CNN news 2012-02-26 听写稿

Some isotopes can be radioactive, and that includes the ones that were released during the meltdown at the Fukushima nuclear plant in Japan last year. A lot of that material ended up in the Pacific Ocean, and scientists have been studying its impact on fish and plant life.

The results that were reported on Tuesday are kind of a good news-bad news situation. Bad news: the levels of radioactive materials are higher than they were before the meltdown.

The good news: they`re not high enough to pose a threat to the public.

So there`s at least some positive news there.

The same can`t be said for Japan`s economy right now. Kyung Lah reports on how bad things are for the island nation.

The economic news out of Japan is not just bad; it is historic.

The government of Japan is saying for the month of January this country logged a record trade deficit of $18.6 billion U.S. dollars. That is the highest since this country started keeping track in 1979. It is higher than in the aftermath of a 2008 financial crisis. It is certainly setting off some alarm bells and concerns about the health of this economy.

There was also other bad news. That`s showing that foreign investment out of Japan was going overseas, both among foreign companies, international companies choosing not to do business here in Japan, and also Japanese corporations pushing production outside of Japan.

For the second straight year, that exodus was continuing. It is the second highest on record.

So again, alarm bells being set off that there is something wrong with the state of the world`s third largest economy -- Kyung Lah, CNN, Tokyo.

Today`s Shoutout goes out to Ms. Fernandez`s social studies class at Oliveira Middle School in Brownsville, Texas.

What is the name for soil that is frozen for more than two years? You know what to do here. Is it mantle, taiga, permafrost or savanna? You`ve got three seconds, go.

Permafrost is the name for ground that`s been constantly frozen for at least two years. That`s your answer, and that`s your Shoutout.

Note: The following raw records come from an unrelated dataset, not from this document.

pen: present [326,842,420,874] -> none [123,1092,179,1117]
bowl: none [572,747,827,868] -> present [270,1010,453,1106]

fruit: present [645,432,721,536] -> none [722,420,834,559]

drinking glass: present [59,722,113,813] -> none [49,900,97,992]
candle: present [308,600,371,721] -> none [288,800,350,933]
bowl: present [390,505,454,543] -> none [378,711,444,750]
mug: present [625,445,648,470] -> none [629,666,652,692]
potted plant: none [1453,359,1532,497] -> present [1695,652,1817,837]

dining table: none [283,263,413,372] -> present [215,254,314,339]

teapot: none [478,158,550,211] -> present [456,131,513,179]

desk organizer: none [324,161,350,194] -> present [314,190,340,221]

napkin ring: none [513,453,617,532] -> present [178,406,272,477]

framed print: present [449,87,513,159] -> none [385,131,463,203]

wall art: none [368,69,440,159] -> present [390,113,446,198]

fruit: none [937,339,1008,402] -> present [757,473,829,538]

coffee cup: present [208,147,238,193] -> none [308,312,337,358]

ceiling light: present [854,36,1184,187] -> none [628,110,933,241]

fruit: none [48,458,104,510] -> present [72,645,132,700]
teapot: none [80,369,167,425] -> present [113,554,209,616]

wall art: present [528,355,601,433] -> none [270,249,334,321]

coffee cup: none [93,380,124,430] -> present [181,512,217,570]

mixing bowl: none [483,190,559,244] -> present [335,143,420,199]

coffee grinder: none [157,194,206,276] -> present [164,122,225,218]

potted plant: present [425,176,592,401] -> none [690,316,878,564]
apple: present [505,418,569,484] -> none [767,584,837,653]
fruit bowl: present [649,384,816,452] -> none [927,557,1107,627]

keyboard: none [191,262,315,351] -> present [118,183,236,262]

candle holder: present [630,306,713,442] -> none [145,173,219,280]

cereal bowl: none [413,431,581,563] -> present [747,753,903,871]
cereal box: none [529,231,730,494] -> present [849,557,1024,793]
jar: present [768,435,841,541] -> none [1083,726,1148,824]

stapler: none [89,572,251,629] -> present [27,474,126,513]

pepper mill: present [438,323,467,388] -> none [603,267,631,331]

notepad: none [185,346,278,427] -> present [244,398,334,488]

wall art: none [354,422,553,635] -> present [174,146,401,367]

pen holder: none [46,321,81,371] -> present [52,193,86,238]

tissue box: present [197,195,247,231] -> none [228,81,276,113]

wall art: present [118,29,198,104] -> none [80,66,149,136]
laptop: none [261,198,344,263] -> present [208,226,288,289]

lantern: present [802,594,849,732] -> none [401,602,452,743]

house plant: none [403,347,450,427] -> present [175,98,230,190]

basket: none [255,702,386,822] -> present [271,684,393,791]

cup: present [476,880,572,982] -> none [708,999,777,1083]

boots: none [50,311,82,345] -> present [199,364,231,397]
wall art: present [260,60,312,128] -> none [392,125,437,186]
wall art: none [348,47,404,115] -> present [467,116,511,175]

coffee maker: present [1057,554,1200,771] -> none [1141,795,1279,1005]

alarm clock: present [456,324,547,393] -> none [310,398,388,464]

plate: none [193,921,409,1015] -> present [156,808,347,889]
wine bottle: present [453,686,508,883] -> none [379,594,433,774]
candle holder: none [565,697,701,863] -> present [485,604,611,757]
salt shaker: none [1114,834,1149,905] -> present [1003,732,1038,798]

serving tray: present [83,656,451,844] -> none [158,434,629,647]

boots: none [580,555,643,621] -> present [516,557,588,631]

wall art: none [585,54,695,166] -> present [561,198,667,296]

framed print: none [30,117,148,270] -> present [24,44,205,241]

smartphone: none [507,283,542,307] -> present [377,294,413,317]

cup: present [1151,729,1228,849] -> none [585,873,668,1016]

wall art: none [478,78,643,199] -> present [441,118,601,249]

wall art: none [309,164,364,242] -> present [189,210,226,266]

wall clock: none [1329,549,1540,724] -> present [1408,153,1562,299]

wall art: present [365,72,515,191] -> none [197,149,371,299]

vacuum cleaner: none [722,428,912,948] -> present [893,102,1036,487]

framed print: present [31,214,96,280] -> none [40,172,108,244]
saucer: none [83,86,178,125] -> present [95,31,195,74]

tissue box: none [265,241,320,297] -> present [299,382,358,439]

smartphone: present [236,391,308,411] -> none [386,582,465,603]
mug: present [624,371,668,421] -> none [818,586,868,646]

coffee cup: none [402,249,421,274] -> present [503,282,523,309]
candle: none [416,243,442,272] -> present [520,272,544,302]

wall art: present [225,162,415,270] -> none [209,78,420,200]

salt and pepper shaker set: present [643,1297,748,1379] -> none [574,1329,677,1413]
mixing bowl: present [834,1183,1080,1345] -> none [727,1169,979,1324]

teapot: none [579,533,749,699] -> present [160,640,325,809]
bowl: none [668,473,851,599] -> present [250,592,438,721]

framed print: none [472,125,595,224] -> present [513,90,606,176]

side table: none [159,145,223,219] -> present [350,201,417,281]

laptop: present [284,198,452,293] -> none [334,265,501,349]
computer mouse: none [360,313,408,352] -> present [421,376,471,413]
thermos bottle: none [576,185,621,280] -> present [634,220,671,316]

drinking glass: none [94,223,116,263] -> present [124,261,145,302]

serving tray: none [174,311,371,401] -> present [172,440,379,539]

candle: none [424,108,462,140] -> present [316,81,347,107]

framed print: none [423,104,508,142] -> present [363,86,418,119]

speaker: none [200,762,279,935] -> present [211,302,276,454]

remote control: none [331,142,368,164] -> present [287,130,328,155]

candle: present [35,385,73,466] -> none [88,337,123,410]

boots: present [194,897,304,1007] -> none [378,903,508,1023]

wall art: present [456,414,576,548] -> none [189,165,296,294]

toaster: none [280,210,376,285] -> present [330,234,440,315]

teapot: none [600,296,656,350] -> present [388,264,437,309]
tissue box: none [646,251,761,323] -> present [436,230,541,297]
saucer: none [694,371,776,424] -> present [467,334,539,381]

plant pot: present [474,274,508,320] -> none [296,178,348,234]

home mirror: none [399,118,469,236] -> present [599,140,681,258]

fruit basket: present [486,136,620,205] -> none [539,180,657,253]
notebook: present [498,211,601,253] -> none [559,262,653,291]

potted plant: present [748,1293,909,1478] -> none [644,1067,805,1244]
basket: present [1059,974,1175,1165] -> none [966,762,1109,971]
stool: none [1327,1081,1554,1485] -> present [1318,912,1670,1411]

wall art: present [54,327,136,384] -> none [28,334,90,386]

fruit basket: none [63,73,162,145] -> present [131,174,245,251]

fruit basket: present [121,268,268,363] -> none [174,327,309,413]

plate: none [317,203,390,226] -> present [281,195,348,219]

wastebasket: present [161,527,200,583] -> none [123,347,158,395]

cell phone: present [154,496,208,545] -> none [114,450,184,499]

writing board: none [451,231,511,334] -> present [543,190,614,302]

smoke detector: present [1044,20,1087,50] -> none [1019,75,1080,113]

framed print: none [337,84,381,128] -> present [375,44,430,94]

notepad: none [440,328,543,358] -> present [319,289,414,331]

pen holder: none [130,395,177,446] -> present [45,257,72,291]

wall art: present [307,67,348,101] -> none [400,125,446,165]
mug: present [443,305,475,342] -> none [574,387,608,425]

It may be frozen, but that doesn`t mean there isn`t anything underneath. For example, Russian scientists found some seeds a few years ago in Siberia. Now these things were chilling out under the permafrost for 300 centuries, and now they`ve helped regrow an ancient plant.

Chad Myers talked with CNN`s Brooke Baldwin about how it all happened.

Scientists digging down in the permafrost --

The permafrost?

Find burrows from squirrels from 30,000 years ago. These seeds, fur, fruit still in the burrows that the squirrel didn`t eat.

They take it -- they take it to their scientific lab, kind of a little bit of magic, kind of cloning, kind of stuff. They find the placenta part, the tissue of the middle. You couldn`t just plant the seeds.

Wouldn`t be viable.

Because they wouldn`t be viable. They would have rotted.

Placenta part of the seed?

And they took it -- almost like science fiction. This is like, you know, I`m thinking you know, OK, here come the dinosaurs, if we do this right. They tried to do this years ago. They tried to do it with the woolly mammoth years ago. It didn`t work.

The DNA of the woolly mammoth had broken down. But they found the DNA of this plant. They cloned the plant. They made it. They planted the seed that they made. It grew a real plant.

They took those seeds from that plant, planted it again and now --

See my jaws like --


Americans have been commemorating Black History Month throughout February, and a new museum dedicated to that topic broke ground yesterday.

It`s the Smithsonian`s National Museum of African-American History and Culture, and this is a virtual tour of what it`ll look like. The idea for a national black history museum first came up nearly 100 years ago. President Obama talked about that long road during yesterday`s ceremony.

This museum should inspire us as well. It should stand as proof that the most important things in life rarely come quickly or easily. It should remind us that, although we have yet to reach the mountaintop, we cannot stop climbing.

 And, finally, I hope you guys can stomach another eating competition --

Because that`s what we have in store for today`s "Before We Go" segment.

Now, this time around the chosen delicacy is one of my favorites: donuts. And the time limit is five minutes. The winner downed an even dozen, which is a little short of his personal record. Before you consider entering, keep in mind that these aren`t your average pastry treats. They`re made extra large and they have filling, too.

So winning won`t be a cakewalk. This is one serious competition, no holds barred. That rounds out today`s show. For CNN Student News, I`m Natisha Lance.